DATA SHOWN:
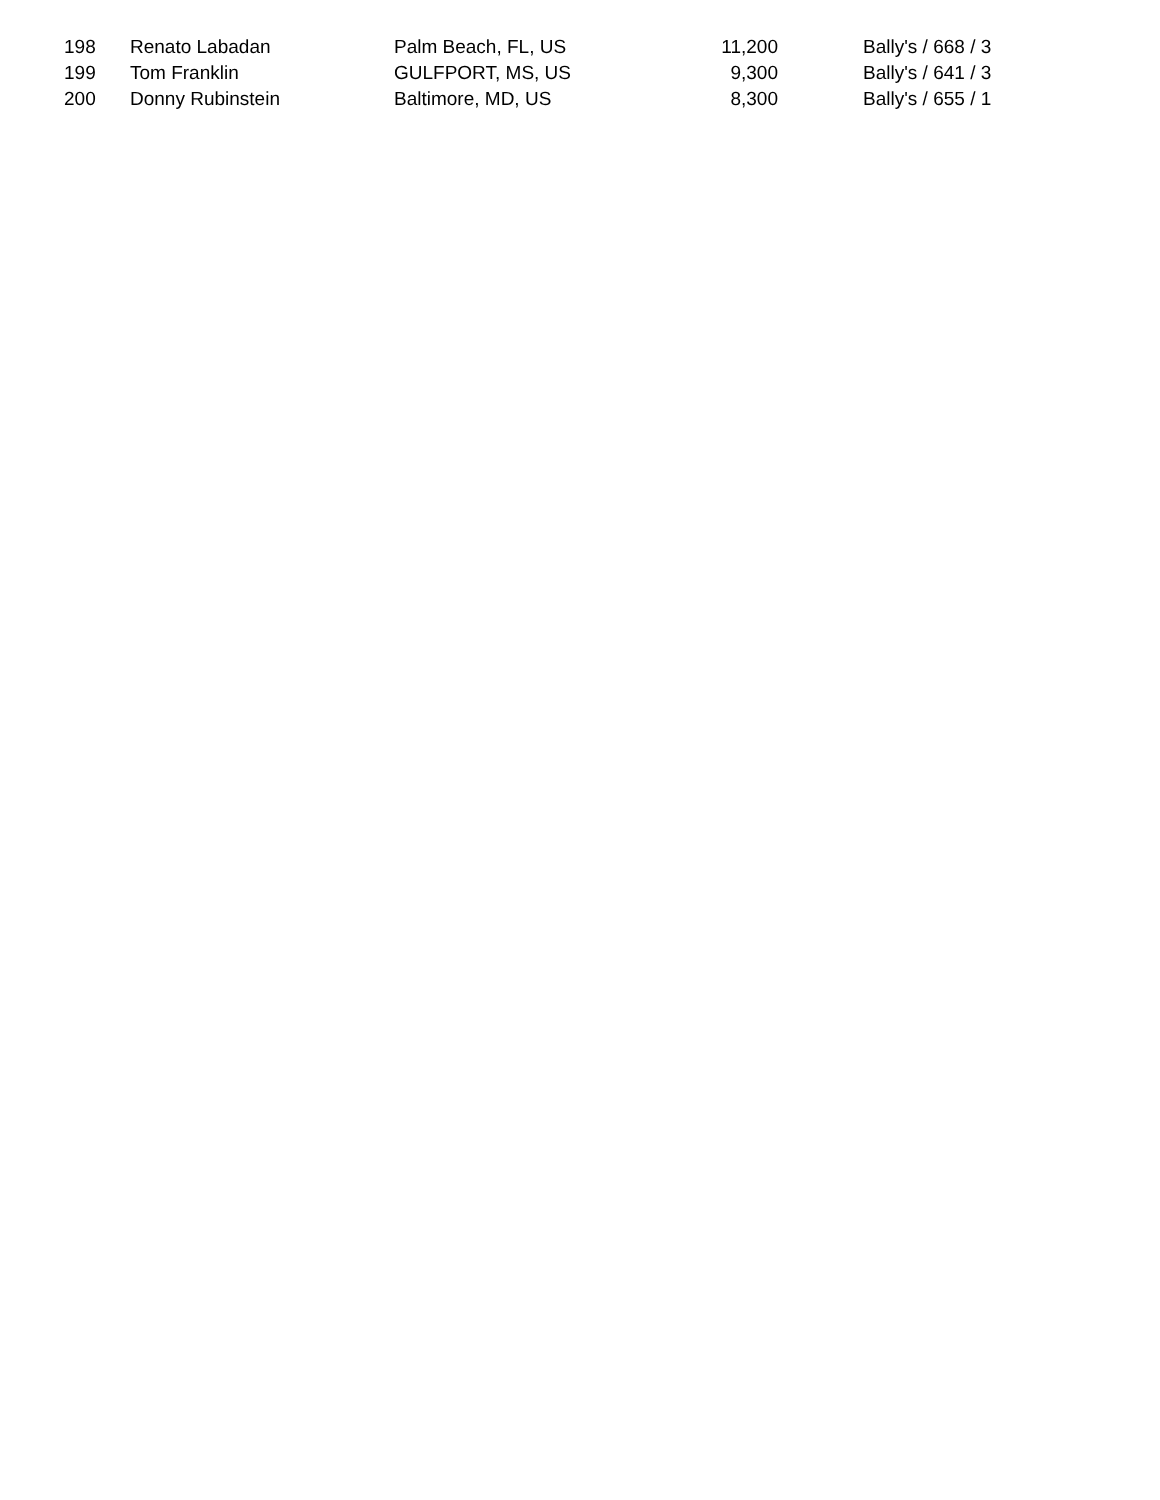| 198 | Renato Labadan | Palm Beach, FL, US | 11,200 | Bally's / 668 / 3 |
| 199 | Tom Franklin | GULFPORT, MS, US | 9,300 | Bally's / 641 / 3 |
| 200 | Donny Rubinstein | Baltimore, MD, US | 8,300 | Bally's / 655 / 1 |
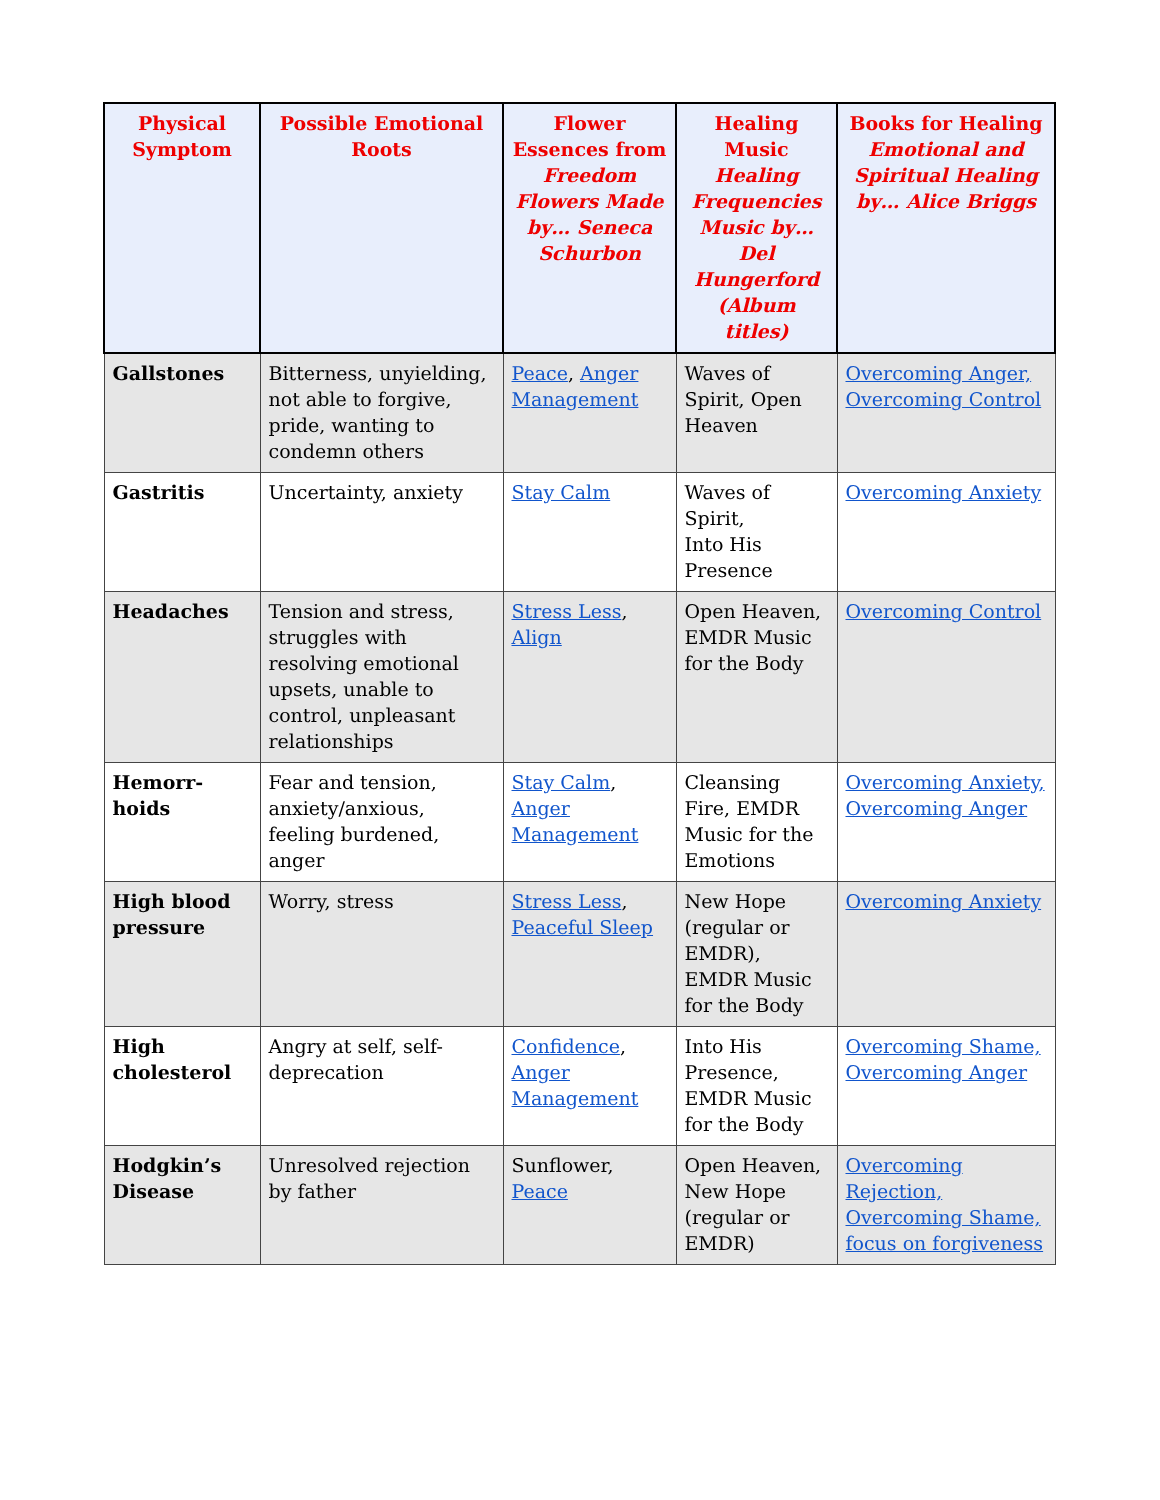| Physical Symptom | Possible Emotional Roots | Flower Essences from Freedom Flowers Made by… Seneca Schurbon | Healing Music Healing Frequencies Music by… Del Hungerford (Album titles) | Books for Healing Emotional and Spiritual Healing by… Alice Briggs |
| --- | --- | --- | --- | --- |
| Gallstones | Bitterness, unyielding, not able to forgive, pride, wanting to condemn others | Peace , Anger Management | Waves of Spirit, Open Heaven | Overcoming Anger, Overcoming Control |
| Gastritis | Uncertainty, anxiety | Stay Calm | Waves of Spirit, Into His Presence | Overcoming Anxiety |
| Headaches | Tension and stress, struggles with resolving emotional upsets, unable to control, unpleasant relationships | Stress Less , Align | Open Heaven, EMDR Music for the Body | Overcoming Control |
| Hemorr- hoids | Fear and tension, anxiety/anxious, feeling burdened, anger | Stay Calm , Anger Management | Cleansing Fire, EMDR Music for the Emotions | Overcoming Anxiety, Overcoming Anger |
| High blood pressure | Worry, stress | Stress Less , Peaceful Sleep | New Hope (regular or EMDR), EMDR Music for the Body | Overcoming Anxiety |
| High cholesterol | Angry at self, self-deprecation | Confidence , Anger Management | Into His Presence, EMDR Music for the Body | Overcoming Shame, Overcoming Anger |
| Hodgkin’s Disease | Unresolved rejection by father | Sunflower, Peace | Open Heaven, New Hope (regular or EMDR) | Overcoming Rejection, Overcoming Shame, focus on forgiveness |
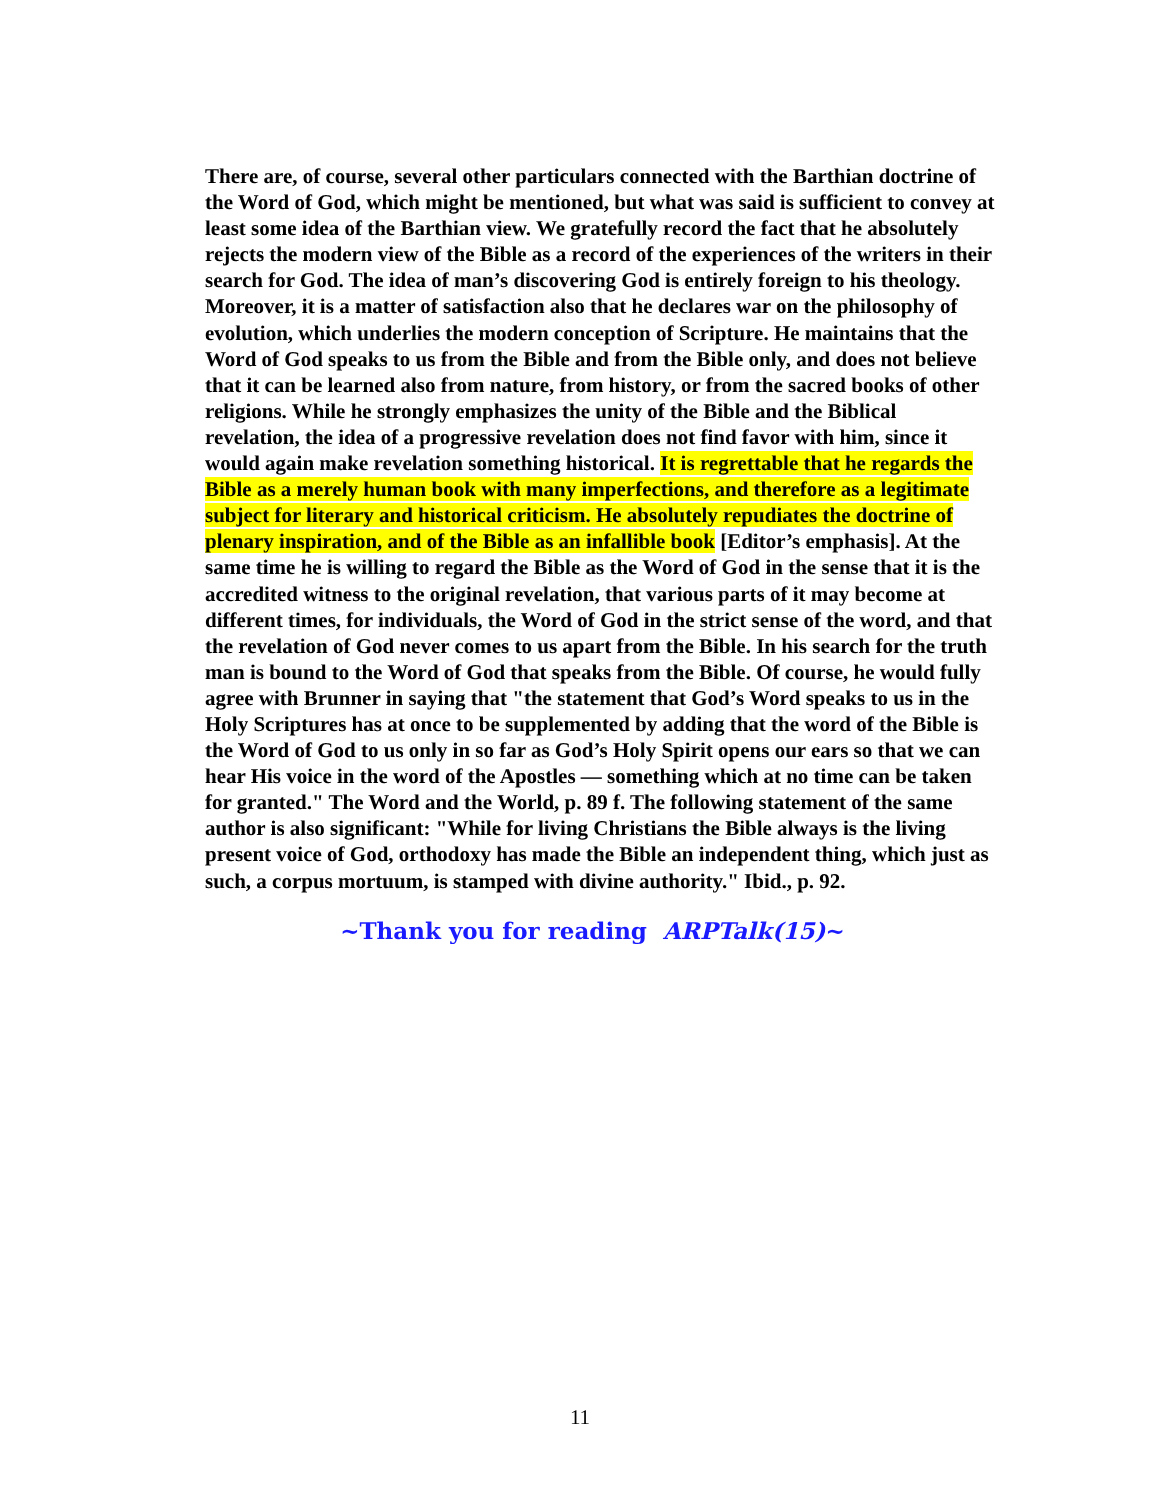There are, of course, several other particulars connected with the Barthian doctrine of the Word of God, which might be mentioned, but what was said is sufficient to convey at least some idea of the Barthian view. We gratefully record the fact that he absolutely rejects the modern view of the Bible as a record of the experiences of the writers in their search for God. The idea of man’s discovering God is entirely foreign to his theology. Moreover, it is a matter of satisfaction also that he declares war on the philosophy of evolution, which underlies the modern conception of Scripture. He maintains that the Word of God speaks to us from the Bible and from the Bible only, and does not believe that it can be learned also from nature, from history, or from the sacred books of other religions. While he strongly emphasizes the unity of the Bible and the Biblical revelation, the idea of a progressive revelation does not find favor with him, since it would again make revelation something historical. It is regrettable that he regards the Bible as a merely human book with many imperfections, and therefore as a legitimate subject for literary and historical criticism. He absolutely repudiates the doctrine of plenary inspiration, and of the Bible as an infallible book [Editor’s emphasis]. At the same time he is willing to regard the Bible as the Word of God in the sense that it is the accredited witness to the original revelation, that various parts of it may become at different times, for individuals, the Word of God in the strict sense of the word, and that the revelation of God never comes to us apart from the Bible. In his search for the truth man is bound to the Word of God that speaks from the Bible. Of course, he would fully agree with Brunner in saying that "the statement that God’s Word speaks to us in the Holy Scriptures has at once to be supplemented by adding that the word of the Bible is the Word of God to us only in so far as God’s Holy Spirit opens our ears so that we can hear His voice in the word of the Apostles — something which at no time can be taken for granted." The Word and the World, p. 89 f. The following statement of the same author is also significant: "While for living Christians the Bible always is the living present voice of God, orthodoxy has made the Bible an independent thing, which just as such, a corpus mortuum, is stamped with divine authority." Ibid., p. 92.
~Thank you for reading ARPTalk(15)~
11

DIRECTIONS FOR THIS TASK: From the entries above, print the lines beginning at the one with "Body | Overcoming Anxiety |" and stopping after the one with "on forgiveness |", exactly as written and with nothing else.

OUTPUT FOR THIS EXERCISE:
| High blood pressure | Worry, stress | Stress Less , Peaceful Sleep | New Hope (regular or EMDR), EMDR Music for the Body | Overcoming Anxiety |
| High cholesterol | Angry at self, self-deprecation | Confidence , Anger Management | Into His Presence, EMDR Music for the Body | Overcoming Shame, Overcoming Anger |
| Hodgkin’s Disease | Unresolved rejection by father | Sunflower, Peace | Open Heaven, New Hope (regular or EMDR) | Overcoming Rejection, Overcoming Shame, focus on forgiveness |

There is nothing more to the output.